1600s through to Industrial Revolution - The Dutch East India Company, the English copy of that and some interesting innovations in financial products by the Dutch have started the journey to disintermediation and the "democratisation" of investment. Common stock companies, diversified ownership, emergence of exchanges - great stuff for providing capital to people with good (and bad) ideas. I'm not sure when the Catholic Church objection to usury disappeared, but probably no later than the Reformation. Rule of law underpins this development, as you have to rely on the strength of contract to enforce obligations between virtual strangers to convince stranger A to hand over cash to stranger B and promise stranger B will hand it back. However, occasional hitches (eg South Sea Bubble) reinforce the need for intermediaries to act as gate keepers and also as quality assurance.

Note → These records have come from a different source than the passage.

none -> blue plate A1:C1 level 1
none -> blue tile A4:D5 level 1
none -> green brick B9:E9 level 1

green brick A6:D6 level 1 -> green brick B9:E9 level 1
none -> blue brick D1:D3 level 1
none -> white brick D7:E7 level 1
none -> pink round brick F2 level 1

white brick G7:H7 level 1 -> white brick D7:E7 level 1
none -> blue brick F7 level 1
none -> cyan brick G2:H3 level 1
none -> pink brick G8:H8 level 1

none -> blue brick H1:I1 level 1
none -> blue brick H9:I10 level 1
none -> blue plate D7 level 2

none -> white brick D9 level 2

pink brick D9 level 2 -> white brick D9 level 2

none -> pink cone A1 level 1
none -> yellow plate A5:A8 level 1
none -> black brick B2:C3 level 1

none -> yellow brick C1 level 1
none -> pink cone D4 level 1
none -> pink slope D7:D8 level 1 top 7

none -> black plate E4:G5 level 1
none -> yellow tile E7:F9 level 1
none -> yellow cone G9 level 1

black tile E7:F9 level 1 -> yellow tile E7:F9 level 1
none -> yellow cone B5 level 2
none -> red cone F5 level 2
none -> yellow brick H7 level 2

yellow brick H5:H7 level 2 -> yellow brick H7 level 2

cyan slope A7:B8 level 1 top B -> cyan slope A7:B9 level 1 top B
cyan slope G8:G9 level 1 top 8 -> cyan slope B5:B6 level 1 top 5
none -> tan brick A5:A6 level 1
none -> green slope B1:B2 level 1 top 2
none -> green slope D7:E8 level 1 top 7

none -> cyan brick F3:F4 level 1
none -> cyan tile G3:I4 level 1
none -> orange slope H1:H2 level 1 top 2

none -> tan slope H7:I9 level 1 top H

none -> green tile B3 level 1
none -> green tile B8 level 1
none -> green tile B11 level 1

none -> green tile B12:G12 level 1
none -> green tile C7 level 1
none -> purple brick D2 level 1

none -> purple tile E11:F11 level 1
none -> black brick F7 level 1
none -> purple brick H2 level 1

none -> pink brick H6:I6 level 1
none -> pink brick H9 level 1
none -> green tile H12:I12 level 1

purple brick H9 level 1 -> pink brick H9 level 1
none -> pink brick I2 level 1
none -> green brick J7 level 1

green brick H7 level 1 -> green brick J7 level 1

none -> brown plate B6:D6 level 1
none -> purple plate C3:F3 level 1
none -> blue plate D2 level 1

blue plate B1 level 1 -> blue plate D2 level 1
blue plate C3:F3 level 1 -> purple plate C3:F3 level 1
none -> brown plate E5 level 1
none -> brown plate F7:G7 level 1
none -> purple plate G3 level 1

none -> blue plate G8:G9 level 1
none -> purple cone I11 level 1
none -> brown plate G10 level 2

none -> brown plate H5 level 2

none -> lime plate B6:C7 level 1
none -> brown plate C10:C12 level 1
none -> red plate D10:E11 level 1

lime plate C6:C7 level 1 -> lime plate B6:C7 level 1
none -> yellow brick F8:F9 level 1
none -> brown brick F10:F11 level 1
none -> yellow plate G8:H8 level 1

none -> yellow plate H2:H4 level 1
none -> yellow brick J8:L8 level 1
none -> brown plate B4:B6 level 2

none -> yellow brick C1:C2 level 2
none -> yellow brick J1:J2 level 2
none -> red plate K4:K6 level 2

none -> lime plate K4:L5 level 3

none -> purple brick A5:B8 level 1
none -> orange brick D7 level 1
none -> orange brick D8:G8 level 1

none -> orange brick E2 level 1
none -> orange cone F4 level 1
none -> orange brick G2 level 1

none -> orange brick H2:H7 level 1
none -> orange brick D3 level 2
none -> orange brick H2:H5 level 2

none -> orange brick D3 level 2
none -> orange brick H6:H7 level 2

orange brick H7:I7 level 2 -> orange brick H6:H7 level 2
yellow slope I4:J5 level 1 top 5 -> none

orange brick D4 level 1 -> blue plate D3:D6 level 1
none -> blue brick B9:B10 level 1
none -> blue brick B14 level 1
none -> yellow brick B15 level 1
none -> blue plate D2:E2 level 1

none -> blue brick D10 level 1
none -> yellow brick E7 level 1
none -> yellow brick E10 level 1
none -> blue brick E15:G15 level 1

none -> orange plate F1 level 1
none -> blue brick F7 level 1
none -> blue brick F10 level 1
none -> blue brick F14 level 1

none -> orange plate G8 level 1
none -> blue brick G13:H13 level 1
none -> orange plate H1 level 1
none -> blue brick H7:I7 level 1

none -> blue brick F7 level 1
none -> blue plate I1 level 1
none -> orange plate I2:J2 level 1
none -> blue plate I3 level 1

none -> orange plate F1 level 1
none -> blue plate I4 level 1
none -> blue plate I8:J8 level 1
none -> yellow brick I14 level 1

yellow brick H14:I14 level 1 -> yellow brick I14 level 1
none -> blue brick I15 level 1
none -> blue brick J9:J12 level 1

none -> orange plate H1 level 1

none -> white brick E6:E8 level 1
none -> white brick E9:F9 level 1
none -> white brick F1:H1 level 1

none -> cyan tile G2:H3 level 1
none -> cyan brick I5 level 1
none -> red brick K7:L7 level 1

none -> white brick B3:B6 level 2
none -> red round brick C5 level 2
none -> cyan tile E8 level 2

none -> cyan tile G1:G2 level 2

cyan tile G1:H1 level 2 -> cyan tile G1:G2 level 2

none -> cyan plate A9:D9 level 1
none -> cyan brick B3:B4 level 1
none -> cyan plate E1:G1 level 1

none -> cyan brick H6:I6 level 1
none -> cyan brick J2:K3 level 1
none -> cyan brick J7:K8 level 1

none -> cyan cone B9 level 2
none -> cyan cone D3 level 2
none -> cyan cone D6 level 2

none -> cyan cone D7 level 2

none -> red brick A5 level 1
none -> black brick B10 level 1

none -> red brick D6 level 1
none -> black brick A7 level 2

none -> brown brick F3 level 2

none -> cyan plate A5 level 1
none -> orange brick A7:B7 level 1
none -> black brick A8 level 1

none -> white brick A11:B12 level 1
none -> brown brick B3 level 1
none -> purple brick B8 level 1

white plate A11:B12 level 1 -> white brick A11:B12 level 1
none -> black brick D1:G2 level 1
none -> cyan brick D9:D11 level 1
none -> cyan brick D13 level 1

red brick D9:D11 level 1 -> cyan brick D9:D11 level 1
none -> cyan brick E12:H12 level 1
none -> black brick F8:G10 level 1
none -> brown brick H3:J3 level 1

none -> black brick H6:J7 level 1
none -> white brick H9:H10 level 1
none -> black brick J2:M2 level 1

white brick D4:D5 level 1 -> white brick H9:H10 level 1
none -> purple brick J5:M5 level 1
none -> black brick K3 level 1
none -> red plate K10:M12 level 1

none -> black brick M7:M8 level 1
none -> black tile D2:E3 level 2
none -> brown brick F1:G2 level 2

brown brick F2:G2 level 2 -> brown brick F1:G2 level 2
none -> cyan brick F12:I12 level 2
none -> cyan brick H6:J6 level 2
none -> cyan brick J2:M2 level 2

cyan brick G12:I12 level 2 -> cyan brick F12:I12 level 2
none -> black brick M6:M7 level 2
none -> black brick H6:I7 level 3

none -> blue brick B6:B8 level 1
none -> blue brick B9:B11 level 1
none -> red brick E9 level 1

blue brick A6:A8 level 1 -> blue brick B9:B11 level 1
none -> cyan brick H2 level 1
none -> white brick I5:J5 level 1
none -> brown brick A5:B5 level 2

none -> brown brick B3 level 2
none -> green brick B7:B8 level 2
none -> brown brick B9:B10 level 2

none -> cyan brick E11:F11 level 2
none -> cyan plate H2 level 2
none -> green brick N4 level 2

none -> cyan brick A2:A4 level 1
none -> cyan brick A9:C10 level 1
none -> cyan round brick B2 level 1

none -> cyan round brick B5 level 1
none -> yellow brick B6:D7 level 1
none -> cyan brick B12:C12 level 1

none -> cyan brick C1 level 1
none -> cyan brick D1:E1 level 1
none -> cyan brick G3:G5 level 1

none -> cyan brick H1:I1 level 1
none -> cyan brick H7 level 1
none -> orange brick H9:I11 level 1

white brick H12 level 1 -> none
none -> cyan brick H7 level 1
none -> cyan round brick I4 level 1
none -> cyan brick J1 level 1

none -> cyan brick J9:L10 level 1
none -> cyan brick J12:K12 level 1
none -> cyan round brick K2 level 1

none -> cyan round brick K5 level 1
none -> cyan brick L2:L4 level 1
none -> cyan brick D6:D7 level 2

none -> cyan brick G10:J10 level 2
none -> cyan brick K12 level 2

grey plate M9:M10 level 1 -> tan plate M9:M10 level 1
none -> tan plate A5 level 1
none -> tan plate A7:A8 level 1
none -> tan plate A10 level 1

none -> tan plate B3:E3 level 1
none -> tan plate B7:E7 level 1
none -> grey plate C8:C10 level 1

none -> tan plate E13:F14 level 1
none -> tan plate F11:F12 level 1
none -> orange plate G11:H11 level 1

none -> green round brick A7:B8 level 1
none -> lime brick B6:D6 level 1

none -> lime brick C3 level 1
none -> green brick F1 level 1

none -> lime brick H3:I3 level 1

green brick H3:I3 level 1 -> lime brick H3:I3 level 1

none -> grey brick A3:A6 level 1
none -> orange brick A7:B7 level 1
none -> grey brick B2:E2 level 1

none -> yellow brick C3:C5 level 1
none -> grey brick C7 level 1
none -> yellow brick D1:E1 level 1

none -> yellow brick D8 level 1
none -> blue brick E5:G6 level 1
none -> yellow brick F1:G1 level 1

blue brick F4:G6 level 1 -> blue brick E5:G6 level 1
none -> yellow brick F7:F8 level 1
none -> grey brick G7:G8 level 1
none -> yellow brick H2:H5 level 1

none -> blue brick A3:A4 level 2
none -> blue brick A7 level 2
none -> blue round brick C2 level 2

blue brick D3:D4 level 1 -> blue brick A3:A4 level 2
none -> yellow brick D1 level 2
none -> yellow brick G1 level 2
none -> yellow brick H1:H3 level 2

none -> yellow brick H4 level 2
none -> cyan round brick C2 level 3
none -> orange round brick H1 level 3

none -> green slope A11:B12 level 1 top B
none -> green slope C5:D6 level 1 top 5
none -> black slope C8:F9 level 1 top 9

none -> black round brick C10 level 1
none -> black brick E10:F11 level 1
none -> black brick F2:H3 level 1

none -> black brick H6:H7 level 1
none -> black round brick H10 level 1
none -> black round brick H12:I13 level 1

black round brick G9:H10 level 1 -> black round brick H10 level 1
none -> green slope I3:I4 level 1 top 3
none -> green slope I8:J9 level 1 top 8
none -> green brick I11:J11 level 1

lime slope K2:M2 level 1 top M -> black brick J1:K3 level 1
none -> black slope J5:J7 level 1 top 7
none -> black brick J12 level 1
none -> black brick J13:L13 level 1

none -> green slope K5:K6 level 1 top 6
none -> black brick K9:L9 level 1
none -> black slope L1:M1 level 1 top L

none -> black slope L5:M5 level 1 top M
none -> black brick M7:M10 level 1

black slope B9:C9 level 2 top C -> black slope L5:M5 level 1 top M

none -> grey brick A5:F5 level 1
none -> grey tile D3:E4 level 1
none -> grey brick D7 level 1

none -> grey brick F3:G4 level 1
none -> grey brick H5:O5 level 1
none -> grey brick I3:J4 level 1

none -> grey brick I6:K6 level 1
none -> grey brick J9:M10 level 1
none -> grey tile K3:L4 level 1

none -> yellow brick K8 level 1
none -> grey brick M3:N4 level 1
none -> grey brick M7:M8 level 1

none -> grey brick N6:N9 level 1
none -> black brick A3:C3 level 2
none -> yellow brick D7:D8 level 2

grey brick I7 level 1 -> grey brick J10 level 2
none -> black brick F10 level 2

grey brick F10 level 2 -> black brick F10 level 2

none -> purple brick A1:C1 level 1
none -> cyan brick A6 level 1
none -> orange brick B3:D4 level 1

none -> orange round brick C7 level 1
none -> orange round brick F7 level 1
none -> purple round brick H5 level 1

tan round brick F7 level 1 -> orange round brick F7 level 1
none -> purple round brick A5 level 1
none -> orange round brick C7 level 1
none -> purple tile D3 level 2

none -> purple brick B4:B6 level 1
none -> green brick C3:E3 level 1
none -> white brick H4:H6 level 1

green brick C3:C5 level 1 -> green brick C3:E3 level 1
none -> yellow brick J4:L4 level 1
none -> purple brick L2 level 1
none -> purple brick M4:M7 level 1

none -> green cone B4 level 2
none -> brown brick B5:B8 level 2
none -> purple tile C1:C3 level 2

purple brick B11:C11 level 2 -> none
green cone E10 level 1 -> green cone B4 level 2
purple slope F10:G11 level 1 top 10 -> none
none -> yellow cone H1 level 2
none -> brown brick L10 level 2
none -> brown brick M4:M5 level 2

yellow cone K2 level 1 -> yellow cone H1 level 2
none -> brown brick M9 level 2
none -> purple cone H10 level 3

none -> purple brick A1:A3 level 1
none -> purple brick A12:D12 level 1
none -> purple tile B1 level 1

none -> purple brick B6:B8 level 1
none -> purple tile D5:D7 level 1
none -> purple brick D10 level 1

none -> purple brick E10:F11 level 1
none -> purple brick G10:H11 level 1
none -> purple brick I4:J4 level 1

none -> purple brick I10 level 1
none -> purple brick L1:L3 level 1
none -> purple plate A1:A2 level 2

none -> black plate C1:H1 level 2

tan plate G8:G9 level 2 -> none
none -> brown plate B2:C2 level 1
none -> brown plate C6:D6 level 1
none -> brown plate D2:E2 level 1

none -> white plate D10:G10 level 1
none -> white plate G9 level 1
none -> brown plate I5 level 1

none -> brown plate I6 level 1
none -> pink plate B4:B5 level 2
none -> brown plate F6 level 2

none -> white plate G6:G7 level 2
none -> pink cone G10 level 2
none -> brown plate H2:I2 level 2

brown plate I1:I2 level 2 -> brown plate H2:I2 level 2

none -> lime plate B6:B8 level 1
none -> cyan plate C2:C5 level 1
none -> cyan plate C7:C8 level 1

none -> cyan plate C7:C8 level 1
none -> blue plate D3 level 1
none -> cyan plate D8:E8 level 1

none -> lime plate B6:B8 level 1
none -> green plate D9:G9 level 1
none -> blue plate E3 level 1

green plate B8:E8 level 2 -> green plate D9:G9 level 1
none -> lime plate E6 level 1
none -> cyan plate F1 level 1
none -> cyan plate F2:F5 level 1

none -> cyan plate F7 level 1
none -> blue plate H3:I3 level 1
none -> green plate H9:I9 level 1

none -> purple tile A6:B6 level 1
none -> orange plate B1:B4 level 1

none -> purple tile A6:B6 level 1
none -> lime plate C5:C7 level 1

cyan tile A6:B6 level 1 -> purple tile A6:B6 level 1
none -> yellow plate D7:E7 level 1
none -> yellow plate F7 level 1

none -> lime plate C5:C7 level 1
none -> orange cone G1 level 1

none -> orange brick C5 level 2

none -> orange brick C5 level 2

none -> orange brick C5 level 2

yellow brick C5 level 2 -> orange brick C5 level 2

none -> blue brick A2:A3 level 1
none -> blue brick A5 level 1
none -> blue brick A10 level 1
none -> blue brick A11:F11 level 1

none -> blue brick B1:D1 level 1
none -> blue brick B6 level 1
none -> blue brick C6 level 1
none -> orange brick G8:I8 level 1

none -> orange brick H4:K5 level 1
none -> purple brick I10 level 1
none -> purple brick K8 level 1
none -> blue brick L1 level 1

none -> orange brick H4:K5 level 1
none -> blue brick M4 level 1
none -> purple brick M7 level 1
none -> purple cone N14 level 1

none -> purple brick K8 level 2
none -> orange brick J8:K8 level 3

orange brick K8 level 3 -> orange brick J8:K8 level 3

20th century - hey day of investment banks. Everyone wants to get into the markets and investment banks are the key intermediaries for both companies raising funds and people investing in companies. Investment banks like Goldman transition from a guy walking around Lower Manhattan buying IOU notes at a discount from tailors to cash in at the commerical banks, to respectable, large scale institutions. Longer life spans combined with laws requiring pension saving lead to dramatic growth in cashed up pension funds ie funds with a lot of money who are compelled to invest it to generate returns to meet pension pay out obligations and who need investment banks to show them where to invest it.

21st century - oh fuck, the internet. Too early to tell what that's going to do.

Key point here is never to think that the way things are is the way they will always be. The trend has been moving from intermediation to disintermediation for millenia.

Given the weight of the historical trend and the apparent means for change to accelerate (ie the internet), anyone who thinks that that trend has now stopped bears the burden of proof.

Those who can, do. Those who can't, post threads about how to do it on WSO.
 

@Dingdong08 - you're more on the investing side than the fund raising side for your funds, but what have you heard on LPs and disintermediation?

What I hear from our funds business and the PE firms I deal with is that the bigger LPs are insisting on coinvests ie "We'll give you $500m and we'll pay our 2% plus carry on that, but you must also give us $200m in coinvests which we don't pay fees on". This has been a consistent theme for at least the last 5 years.

Those who can, do. Those who can't, post threads about how to do it on WSO.